Automated Acquisition of Domain Knowledge and Language Patterns, with Application to Language Metadata
Lois Boggess and Julia Hodges, Principal Investigators
Department of Computer Science
Mississippi State University
Contact Information
Lois Boggess or Julia Hodges
Department of Computer Science
Drawer 9636
Mississippi State, MS 39762
Phone: (601) 325-2756
Fax : (601) 325-8997
Email: lboggess@cs.msstate.edu, hodges@cs.msstate.edu
KUDZU/WebDoc home page
List of Supported Students and Staff
Bo Tang is a Computer Science doctoral student funded by this grant.
Lynellen Perry is a Computer Science doctoral student whose work for the project has been funded in part by this grant and in part by a grant from the Mississippi State University Office of Research.
Janna Shaffer has just joined the CS doctoral program and is funded by this project beginning this January.
Project Award Information
Award Number: IIS-9734807
Duration: 9/01/1998 - 8/30/2001
Title: Automated Acquisition of Domain Knowledge and Language Patterns, with Application to Language Metadata
Keywords
Content-based document indexing, natural language processing, information retrieval, text categorization.
Project Summary
This system maps World Wide Web documents to Library of Congress subject headings.
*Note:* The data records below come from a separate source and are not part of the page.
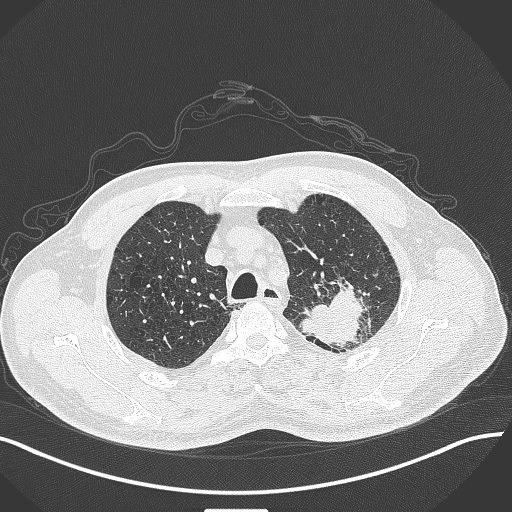
Chest CT, one axial slice. Slice 337 of 429 in the series (ordered by position). 120 kVp. Lung window (W 1500 / L -600 HU). 1 mm slice thickness. 512 × 512 image matrix, field of view 400 × 400 mm. Patient: male, 55 years. Case-level facts recorded for this patient, not image findings: clinical TNM (as recorded): T3 N0 M1c; histopathological grade: G3.
Structures marked on this image (bounding box drawn by a radiologist):
- lung tumour (recorded histology: adenocarcinoma): bounding box [x1, y1, x2, y2] px = [295, 278, 371, 350]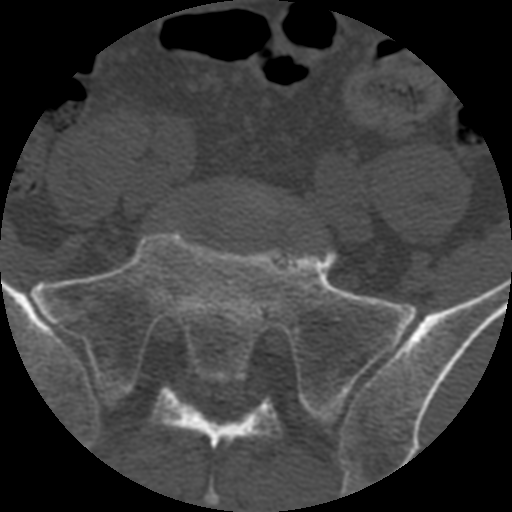
CT including the spine, one axial slice; position 233 of 399 along the scan axis; reconstruction kernel STANDARD; 120 kVp; bone window (W 1800 / L 400 HU); 1.25 mm slice thickness; 512 × 512 image matrix, field of view 160 × 160 mm. Patient age 71 years. Case-level facts recorded for this patient, not image findings: primary cancer: prostate.
Outlined on this slice (semi-automatically segmented with operator editing):
- L5 vertebra: bounding box (x1, y1, x2, y2) in pixels: (249, 186, 278, 215)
Specifically, it is designed to automatically classify Web documents into subject headings of the Science (Q) and Technology (T) portions of the Library of Congress classification system, after being trained and tested on thousands of documents previously classified by library scientists and expert document analysts. The project represents a scaling up of knowledge-based methods and natural language processing techniques which have been successful in providing more than 80% of the descriptive phrases produced by expert document analysts for journal articles in a specific scientific domain.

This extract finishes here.